- Business Insider
- MoviePass shareholders authorized a 1-for-250 reverse stock split this week designed to get the company’s stock price above $1.
- The move could help its parent company – Helios & Matheson – avoid being delisted by Nasdaq, if it can get its market cap above the $50 million minimum.
- Shares crashed more than 30% when they opened Wednesday following the reverse split.
Helios & Matheson, the parent company of MoviePass, threw a Hail Mary on Tuesday, performing a massive 250-for-1 reverse stock split to get its stock price above the Nasdaq’s minimum requirement of $1.
The reverse stock split, which it received authorization for at a special meeting on Monday, skyrocketed its stock price to $22.50 per share – 250 times Monday’s closing price of $0.09. However, it quickly sank 35% when markets opened Wednesday, hitting a low of $13.18.
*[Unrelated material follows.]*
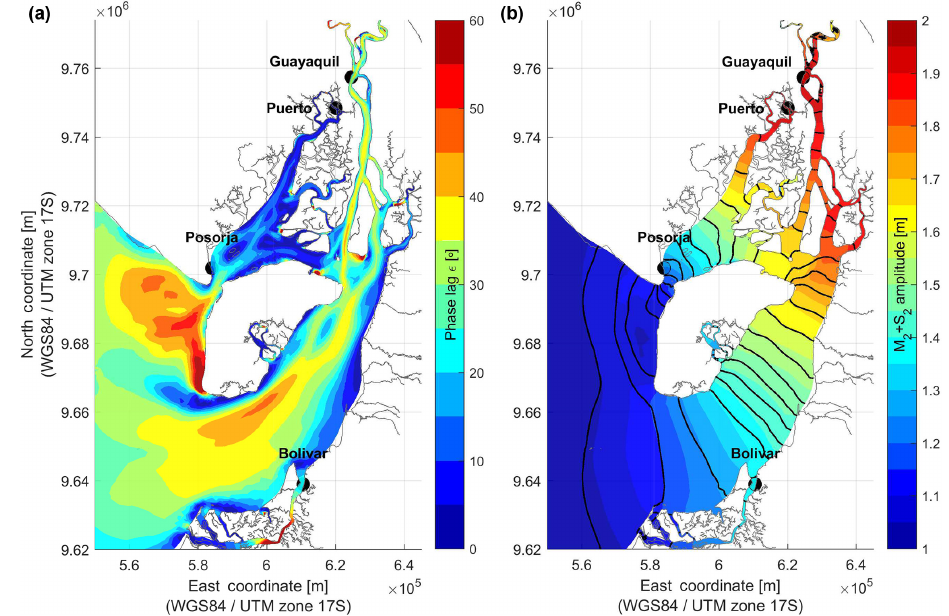
Figure 4. Phase lag between high water and high-water slack (a) , tidal amplification, and propagation throughout the Gulf of Guayaquil (cotidal lines mapped every 10min) (b) .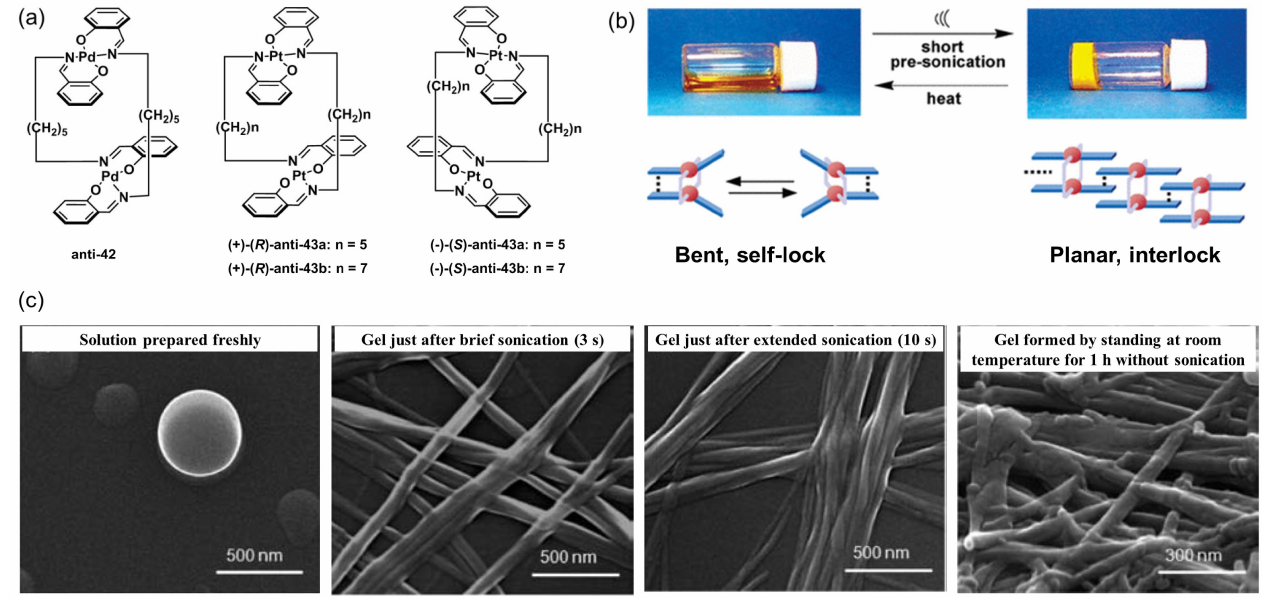
Figure 18. ( a ) Pd- and Pt-Salicylidene complexes 42 and 43 evaluated in sonication-induced gelation. ( b ) Ultrasound-induced gelation of 42 with schematic molecular packing. ( c ) SEM images of dried (()-anti- 43a aggregates prepared from a 1.50 × 10 − 3 M solution in cyclohexane using various methods. Reprinted with permission from Refs. [81,82]. Copyright (2005, 2011), American Chemical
While the stock is still trading above $1, Wednesdays’ slump means it will be even harder to raise its market value to Nasdaq’s minimum $50 million requirement. It is currently valued at just $26.28 million.
The company also received authorization from shareholders on Monday to increase its number of outstanding shares from 500 million to 5 billion. This would allow it to raise more money, but would not raise the market cap because it would dilute the ownership percentage of other investors.
“Nobody gets diluted more than I do during all this dilution,” CEO Ted Farnsworth – who owns 2.14% of the company – told investors at the meeting, but provided no context on when the company may offer new shares.
HMNY has to keep its stock price above $1 for 10 consecutive business days before December 18, 2018 in order to regain compliance with Nasdaq’s regulations, according to the notice it received on June 21.